Abstract

The article analyses J.-P. Sartre’s philosophical plays, their main ideas and the moral conflicts of the characters. Sartre largely expressed the features of the crisis of European culture in the first half of the twentieth century. The problems of freedom, responsibility, loneliness and existential choice that were on the agenda then are relevant again today. On the threshold of a change of cultural paradigms we are also experiencing a crisis of spiritual values, turning to the basic categories of ethics, and dealing with complex moral and political issues. In this context, many of the problems touched upon by Sartre take on new meanings. Particularly important today are the issues of responsibility for personal choice, in particular the understanding of the inevitability of choice, the involvement of everyone in the events taking place, the need to express and defend one’s position.
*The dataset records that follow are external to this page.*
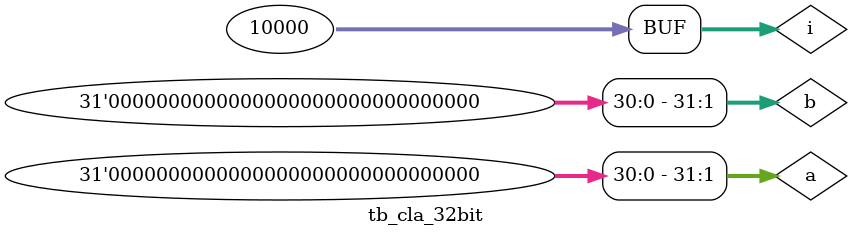
<source format=v>
`timescale 1ns/1ps

module tb_cla_32bit;

parameter N = 32;     /*Change this to 16 if you want to test CLA 16-bit*/

// declare your signals as reg or wire
reg [N-1:0] a;
reg [N-1:0] b;
reg cin;
wire [N-1:0] S;
reg [N-1:0] expected_sum;
wire cout, Pout, Gout;
integer i;
initial begin

// write the stimuli conditions
$monitor("a:%d b:%d cin:%d S:%d expected:%d", a, b, cin, S, expected_sum);
    for (i = 0; i < 10000; i = i + 1) 
        begin
            a = $random;
            b = $random;
            cin = $random % 2; 
            expected_sum= (a+b+cin);
            #1;
        end
end

CLA_32bit dut (.a(a), .b(b), .cin(cin), .sum(S), .cout(cout), .Pout(Pout), .Gout(Gout));

initial begin
    $dumpfile("cla_32bit.vcd");
    $dumpvars(0, tb_cla_32bit);
end

endmodule

</source>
Refusal to make a choice is in itself a choice, we are in any case engaged. The problem of the choice between the personal and the social, between the observance of the fundamental precepts and the commitment to the common cause, also acquires new meanings. Sartre’s ethics is anarchic and socially significant at the same time. The philosopher rejects God as the guarantor of justification and some supreme, governing force, but asserts an ethics of personal responsibility. The article analyses the understanding of love, which the French existentialist interprets as sacrifice in his plays. From Sartre’s point of view, a person is a project of the self, a person can level bad deeds with good deeds and vice versa. Thus, the philosopher in his plays demonstrates the possibility of everyone’s struggle with his passions, personal perfection without higher intervention. The conclusion is that Sartre places the ethical above the aesthetic, affirms the involvement of everyone in the social situation, and demonstrates the application of philosophy in real life. His main ideas are not only of academic interest today, but also of practical interest.